Your Wish List
At the end of the initial design meeting, we present our clients with a typed written proposal which includes our fees and a range of cost for the design work. We base our costs on your wish list, as obviously larger projects require more time. Larger projects have more moving parts, more details to finalize, more features to properly marry together. Smaller scope projects require less time and typically fewer features we present a list of programming elements, which lists all of the items that were discussed in the initial meeting. The design is based off of these programming elements, and it helps us ensure that we encompass all of your wants and needs. This list can be changed throughout the design process, as we understand that your thought process and your desires can also change as more ideas are presented and researched.
Measure and Photograph
The project site is accurately measured before any actual design work can officially begin. We take photos to document the existing site.

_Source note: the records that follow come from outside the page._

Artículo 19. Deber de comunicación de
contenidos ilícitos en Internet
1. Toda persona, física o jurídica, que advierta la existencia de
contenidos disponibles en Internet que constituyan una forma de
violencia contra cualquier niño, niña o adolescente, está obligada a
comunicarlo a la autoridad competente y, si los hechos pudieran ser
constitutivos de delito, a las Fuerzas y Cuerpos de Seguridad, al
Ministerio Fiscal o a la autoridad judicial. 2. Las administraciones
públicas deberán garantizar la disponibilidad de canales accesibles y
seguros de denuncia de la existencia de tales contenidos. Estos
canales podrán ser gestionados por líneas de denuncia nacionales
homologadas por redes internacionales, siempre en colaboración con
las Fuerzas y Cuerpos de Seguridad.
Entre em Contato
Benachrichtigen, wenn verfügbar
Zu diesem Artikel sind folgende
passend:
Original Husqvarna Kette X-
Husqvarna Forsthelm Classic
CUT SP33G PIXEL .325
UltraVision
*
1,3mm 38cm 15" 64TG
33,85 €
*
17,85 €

From the on-site measurements, grade shots and photos, we generate an existing conditions plan for our landscape architect to begin the design.
With all the site information we can begin our initial design, which usually takes the form of rough pencil-on-paper sketch. As a designer myself, I tend to focus broadly at first and then narrow down my field of vision once I have particular features located. I look for primary circulation paths and anticipate how people will move through the space or to a particular location. The scale of the various features and elements is critical at this stage. Of course it all hinges on the size of the property and the space we are working with. Then the list of programming elements are considered and factored in to the design one by one. In this phase of the design I’m constantly asking myself two simple questions; Why? How?

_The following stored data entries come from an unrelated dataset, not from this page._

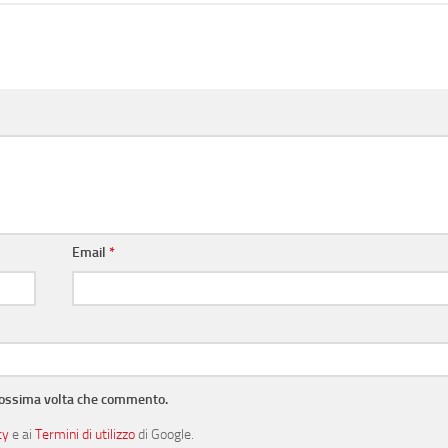
Email
*
prossima volta che commento.
cy
e ai
Termini di utilizzo
di Google.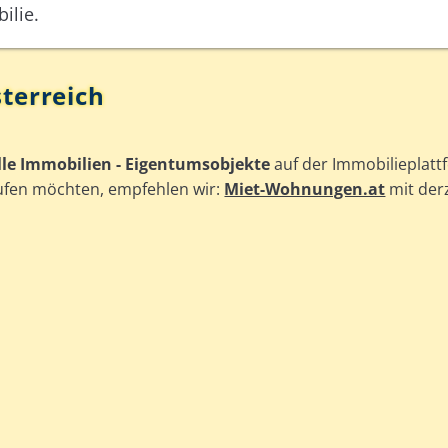
ilie.
terreich
lle Immobilien - Eigentumsobjekte
auf der Immobilieplatt
aufen möchten, empfehlen wir:
Miet-Wohnungen.at
mit der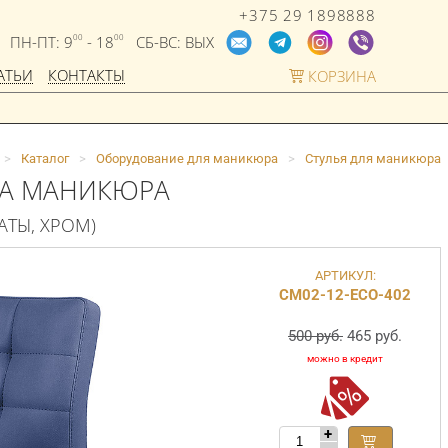
+375 29 1898888
ПН-ПТ: 9
- 18
СБ-ВС: ВЫХ
00
00
АТЬИ
КОНТАКТЫ
КОРЗИНА
>
Каталог
>
Оборудование для маникюра
>
Стулья для маникюра
РА МАНИКЮРА
АТЫ, ХРОМ)
АРТИКУЛ:
СМ02-12-ECO-402
500 руб.
465 руб.
+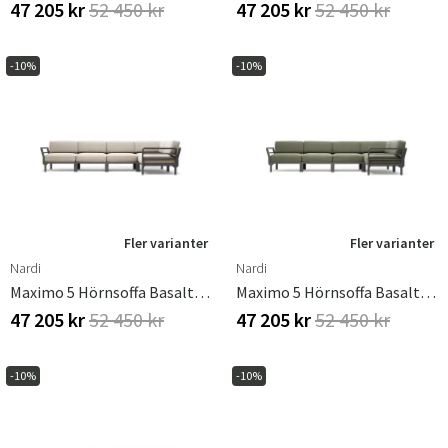
47 205 kr
52 450 kr
47 205 kr
52 450 kr
Sverige
Danmark
Norge
Suomi
-10%
-10%
Fler varianter
Fler varianter
Nardi
Nardi
Maximo 5 Hörnsoffa Basalto - Perla
Maximo 5 Hörnsoffa Basalto - Timo
47 205 kr
52 450 kr
47 205 kr
52 450 kr
-10%
-10%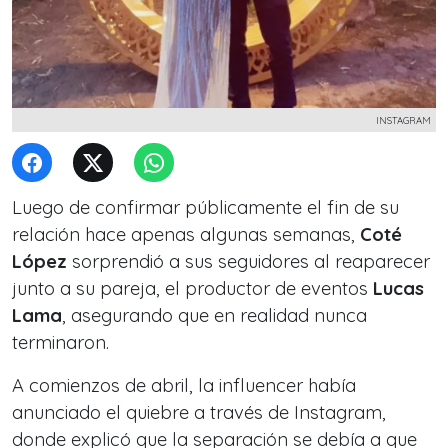
INSTAGRAM
Luego de confirmar públicamente el fin de su
relación hace apenas algunas semanas,
Coté
López
sorprendió a sus seguidores al reaparecer
junto a su pareja, el productor de eventos
Lucas
Lama
, asegurando que en realidad nunca
terminaron.
A comienzos de abril, la influencer había
anunciado el quiebre a través de Instagram,
donde explicó que la separación se debía a que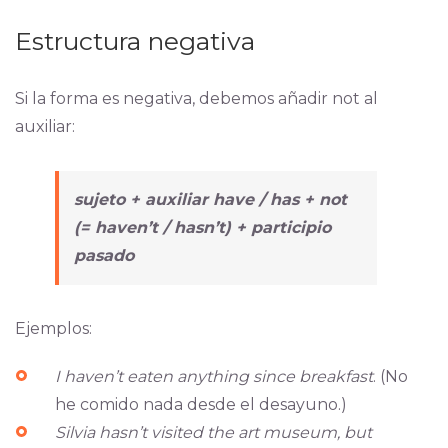
Estructura negativa
Si la forma es negativa, debemos añadir not al
auxiliar:
sujeto + auxiliar
have / has
+ not
(= haven’t / hasn’t) + participio
pasado
Ejemplos:
I haven’t eaten anything since breakfast
. (No
he comido nada desde el desayuno.)
Silvia hasn’t visited the art museum, but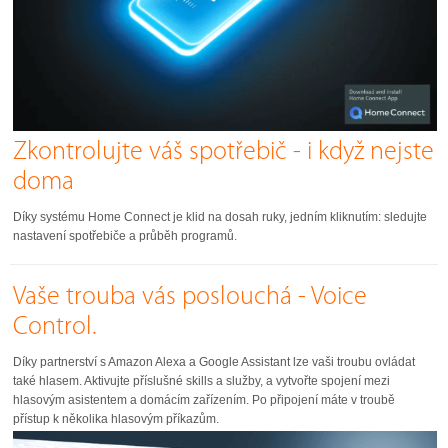
Zkontrolujte váš spotřebič - i když nejste
doma
Díky systému Home Connect je klid na dosah ruky, jedním kliknutím: sledujte
nastavení spotřebiče a průběh programů.
Vaše trouba vás poslouchá - Voice
Control.
Díky partnerství s Amazon Alexa a Google Assistant lze vaši troubu ovládat
také hlasem. Aktivujte příslušné skills a služby, a vytvořte spojení mezi
hlasovým asistentem a domácím zařízením. Po připojení máte v troubě
přístup k několika hlasovým příkazům.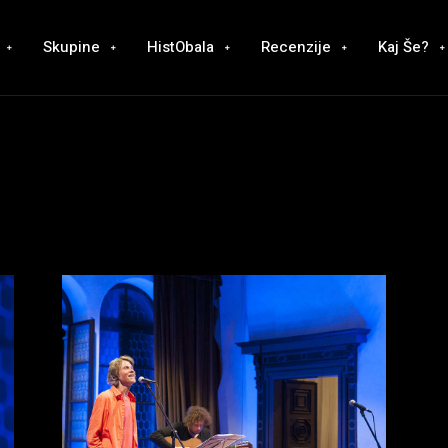
Skupine
HistObala
Recenzije
Kaj Še?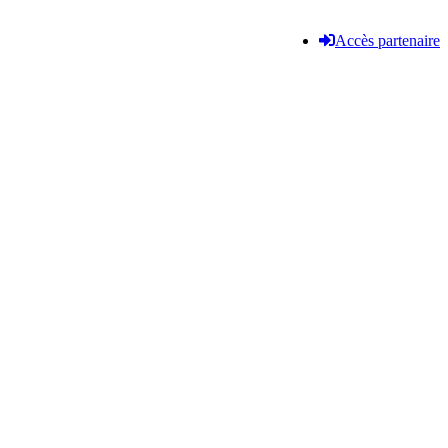
Accès partenaire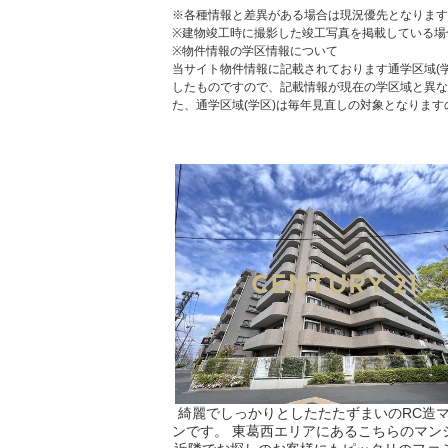
※各種情報と差異がある場合は現況優先となります
※建物竣工時に撮影した竣工写真を掲載している場
※物件情報の学区情報について
当サイト物件情報に記載されております通学区域(学
したものですので、記載情報が現在の学区域と異な
た、通学区域(学区)は毎年見直しの対象となりま
綺麗でしっかりとしたたたずまいのRC造
ンです。 東葛西エリアにあるこちらのマン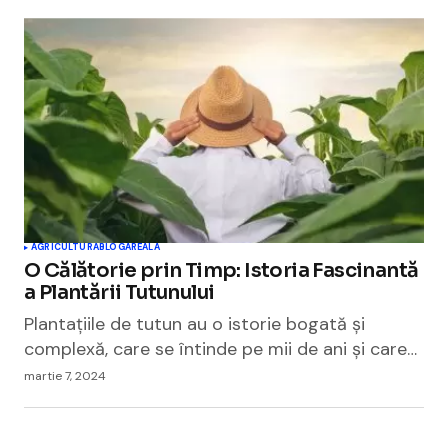
AGRICULTURA
BLOGAREALA
O Călătorie prin Timp: Istoria Fascinantă
a Plantării Tutunului
Plantațiile de tutun au o istorie bogată și
complexă, care se întinde pe mii de ani și care…
martie 7, 2024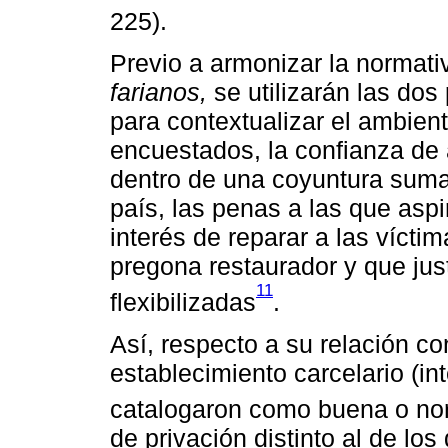
225).
Previo a armonizar la normativ
farianos,
se utilizarán las do
para contextualizar el ambient
encuestados, la confianza de 
dentro de una coyuntura sumam
país, las penas a las que asp
interés de reparar a las víct
pregona restaurador y que jus
11
flexibilizadas
.
Así, respecto a su relación co
establecimiento carcelario (in
catalogaron como buena o no
de privación distinto al de lo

Why is this patio located here? Why is it this particular shape? Why am I choosing this material? How does this particular feature relate to other aspects of the design? How does it relate to the house? How is it accessed? Why is it accessed in this manner? These are just a few examples, which may amount to the very peak of the tip of the iceberg when you’re talking about all of the questions a designer asks him/herself over the course of a design production. We don’t put a patio in for the sake of putting a patio in. There has to be a good reason for why that patio is there, and how it contributes to the overall function and vision of the project.

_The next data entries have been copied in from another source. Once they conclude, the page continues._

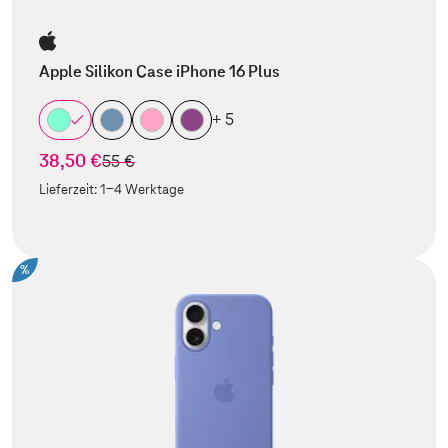
Apple Silikon Case iPhone 16 Plus
+ 5
38,50 €
statt
55 €
Lieferzeit:
1-4 Werktage
%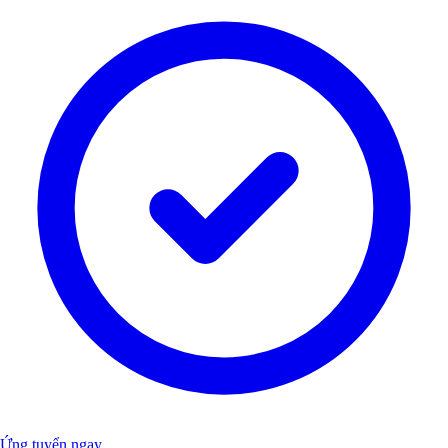
Ứng tuyển ngay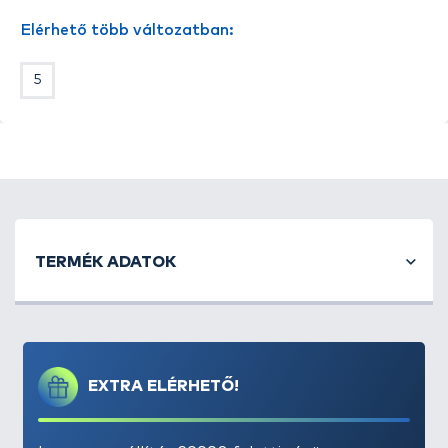
méretűeket részesítik előnyben.
Elérhető több változatban:
5
TERMÉK ADATOK
EXTRA ELÉRHETŐ!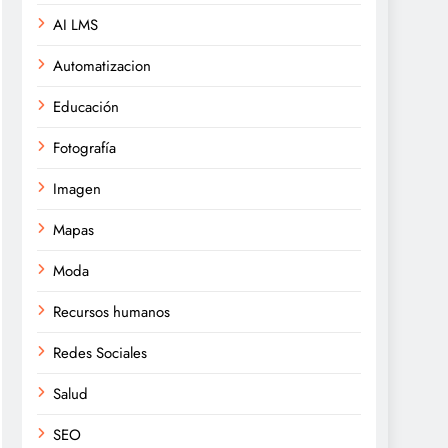
AI LMS
Automatizacion
Educación
Fotografía
Imagen
Mapas
Moda
Recursos humanos
Redes Sociales
Salud
SEO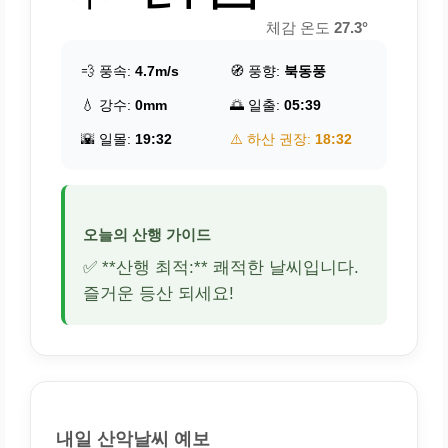
체감 온도
27.3°
💨 풍속:
4.7m/s
🧭 풍향:
북동풍
💧 강수:
0mm
🌅 일출:
05:39
🌇 일몰:
19:32
⚠️ 하산 권장:
18:32
오늘의 산행 가이드
✅ **산행 최적:** 쾌적한 날씨입니다.
즐거운 등산 되세요!
내일 산악날씨 예보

The first round design is presented on a digital plan along with with 3D renderings (if applicable) and a complete ESTIMATED budget. We will get more in depth on the renderings and budgeting in other posts. But generally, 3D renderings help bring the plan drawing to life. Plan-view drawings aren’t always easy to read and understand, so the renderings allow our clients to clearly see what the designer is proposing. The estimated budget is actually more important than the design itself. A beautiful design is worthless if it doesn’t meet the client’s budget.
Love it or revise it
Once we have a completed design and a rough budget we will reach out to you and schedule our first design meeting. The design phase usually lasts one or two rounds, perhaps longer depending on the project. We convey our thought process and our ideas to you and present our drawings and renderings. This first round is not necessarily the final design; changes are common once the client sees their initial vision on paper along with estimated cost. We welcome a critique of the design and we apply any revisions to the next round of design. If you decide you love what we have initially produced then we move on to construction, and your project can begin to come to life!